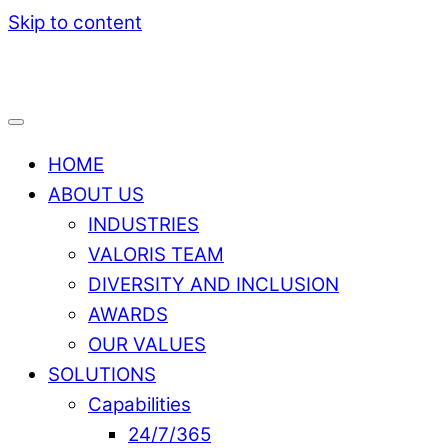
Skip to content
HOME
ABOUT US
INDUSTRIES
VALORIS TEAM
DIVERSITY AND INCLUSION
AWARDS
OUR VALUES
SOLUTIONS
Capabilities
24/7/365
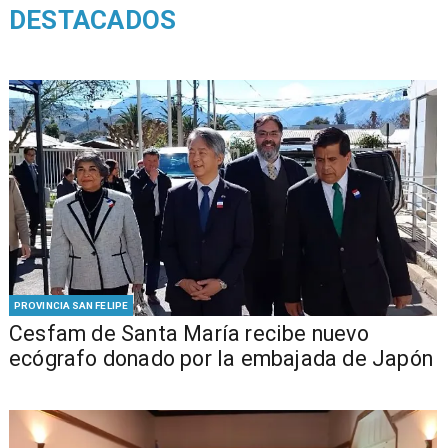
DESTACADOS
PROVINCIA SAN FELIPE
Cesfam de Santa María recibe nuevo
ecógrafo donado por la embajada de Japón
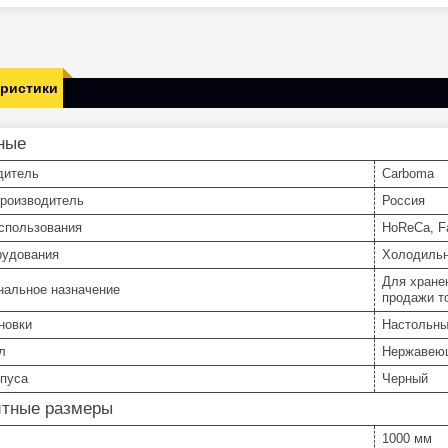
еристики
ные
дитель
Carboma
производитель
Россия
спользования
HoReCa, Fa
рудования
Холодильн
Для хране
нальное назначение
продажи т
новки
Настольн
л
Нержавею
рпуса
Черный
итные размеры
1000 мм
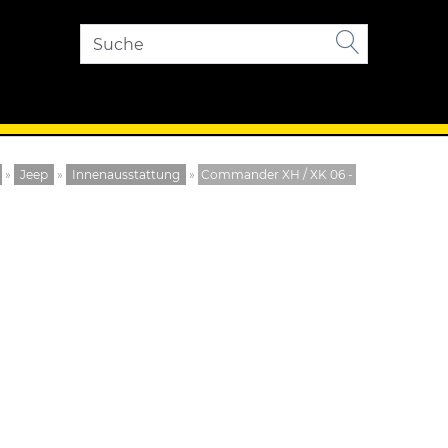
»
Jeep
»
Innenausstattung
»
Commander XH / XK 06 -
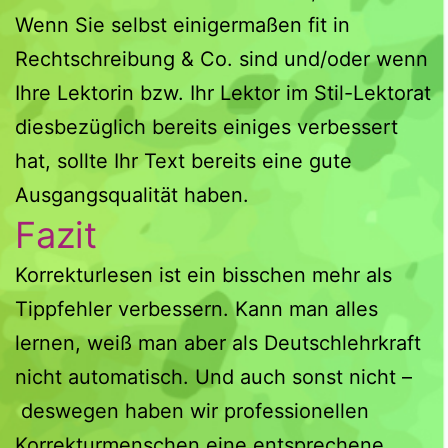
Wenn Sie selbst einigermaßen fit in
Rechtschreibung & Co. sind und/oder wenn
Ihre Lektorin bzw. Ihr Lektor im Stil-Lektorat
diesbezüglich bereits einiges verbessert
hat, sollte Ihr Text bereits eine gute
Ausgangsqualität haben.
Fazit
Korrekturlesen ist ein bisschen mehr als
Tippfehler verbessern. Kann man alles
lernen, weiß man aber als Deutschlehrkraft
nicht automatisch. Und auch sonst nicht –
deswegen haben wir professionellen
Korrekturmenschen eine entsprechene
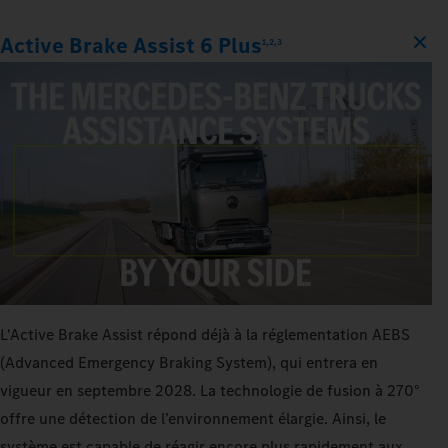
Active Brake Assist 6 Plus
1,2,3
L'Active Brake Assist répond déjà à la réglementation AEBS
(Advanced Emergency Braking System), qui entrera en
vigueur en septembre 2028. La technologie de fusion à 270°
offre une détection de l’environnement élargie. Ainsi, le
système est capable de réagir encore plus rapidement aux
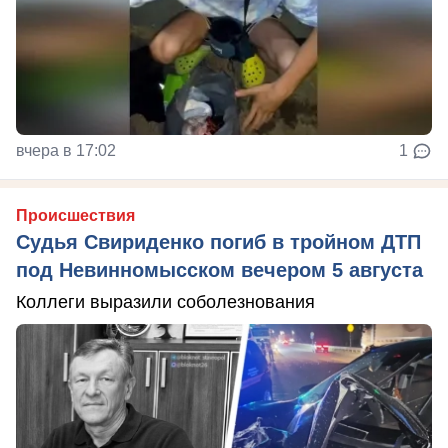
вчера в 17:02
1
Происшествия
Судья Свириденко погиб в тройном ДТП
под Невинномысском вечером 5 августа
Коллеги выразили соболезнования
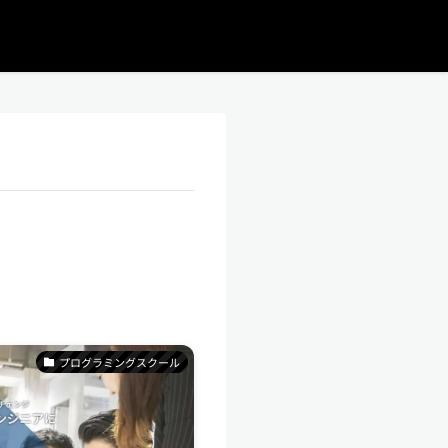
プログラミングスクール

============================================================

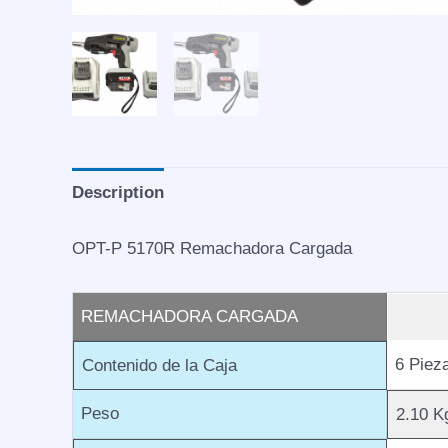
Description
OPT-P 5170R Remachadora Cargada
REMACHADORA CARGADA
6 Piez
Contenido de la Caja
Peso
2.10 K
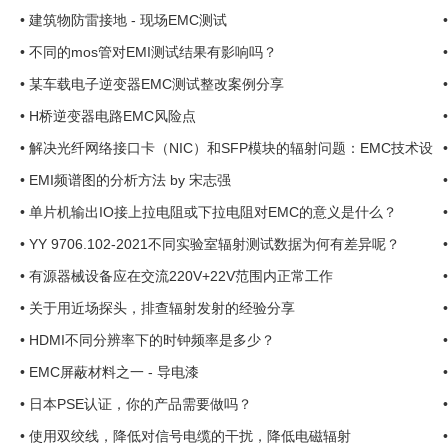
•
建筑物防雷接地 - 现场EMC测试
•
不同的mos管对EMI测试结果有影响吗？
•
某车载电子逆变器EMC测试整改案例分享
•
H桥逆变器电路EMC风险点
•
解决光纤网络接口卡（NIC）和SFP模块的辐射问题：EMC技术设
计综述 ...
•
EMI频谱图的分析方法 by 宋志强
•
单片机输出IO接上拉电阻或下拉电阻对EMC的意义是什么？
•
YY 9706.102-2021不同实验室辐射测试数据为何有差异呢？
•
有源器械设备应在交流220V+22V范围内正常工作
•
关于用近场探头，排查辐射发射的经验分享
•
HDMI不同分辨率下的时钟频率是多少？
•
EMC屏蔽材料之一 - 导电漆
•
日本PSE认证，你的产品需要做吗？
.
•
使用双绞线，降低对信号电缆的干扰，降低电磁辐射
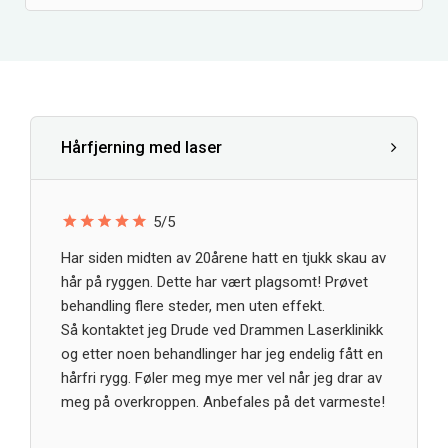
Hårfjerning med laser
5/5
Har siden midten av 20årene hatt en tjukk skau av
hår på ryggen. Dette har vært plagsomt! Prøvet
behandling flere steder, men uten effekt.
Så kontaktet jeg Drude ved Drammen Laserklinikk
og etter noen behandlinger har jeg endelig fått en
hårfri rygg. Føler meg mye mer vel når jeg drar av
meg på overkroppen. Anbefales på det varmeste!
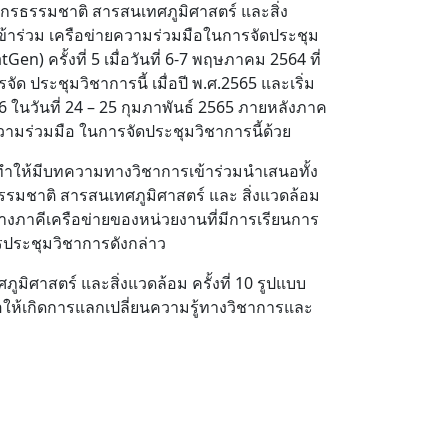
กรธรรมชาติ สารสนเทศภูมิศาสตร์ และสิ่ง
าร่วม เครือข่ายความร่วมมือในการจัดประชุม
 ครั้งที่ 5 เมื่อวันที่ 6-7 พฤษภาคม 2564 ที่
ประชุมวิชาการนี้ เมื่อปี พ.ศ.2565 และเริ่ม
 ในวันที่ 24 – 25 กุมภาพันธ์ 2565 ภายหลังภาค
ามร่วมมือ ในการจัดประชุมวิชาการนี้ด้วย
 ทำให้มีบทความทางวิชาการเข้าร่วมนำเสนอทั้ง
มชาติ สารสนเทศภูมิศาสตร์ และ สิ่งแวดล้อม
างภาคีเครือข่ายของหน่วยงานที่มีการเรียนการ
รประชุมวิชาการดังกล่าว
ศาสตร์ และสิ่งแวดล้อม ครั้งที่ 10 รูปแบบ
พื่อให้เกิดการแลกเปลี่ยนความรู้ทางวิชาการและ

============================================================

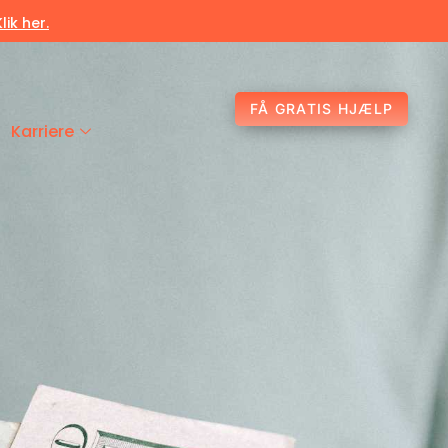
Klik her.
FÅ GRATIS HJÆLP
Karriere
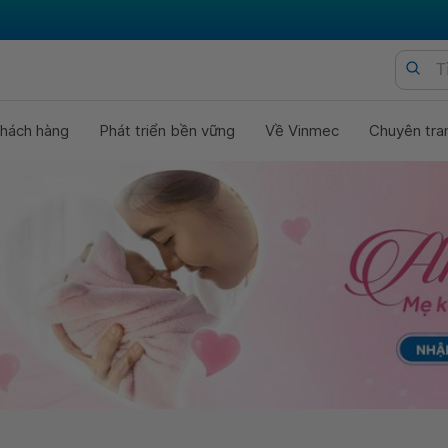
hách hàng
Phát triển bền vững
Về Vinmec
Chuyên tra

============================================================

### Exercise directions:
Copy out the lines of the material above, starting with the line that contains "Skip to content" and going on through the line that contains "ecógrafo donado por la embajada de Japón". Leave the pictures out of your answer.

### Exercise result:
Skip to content
HOME
ABOUT US
INDUSTRIES
VALORIS TEAM
DIVERSITY AND INCLUSION
AWARDS
OUR VALUES
SOLUTIONS
Capabilities
24/7/365
DESTACADOS
PROVINCIA SAN FELIPE
Cesfam de Santa María recibe nuevo
ecógrafo donado por la embajada de Japón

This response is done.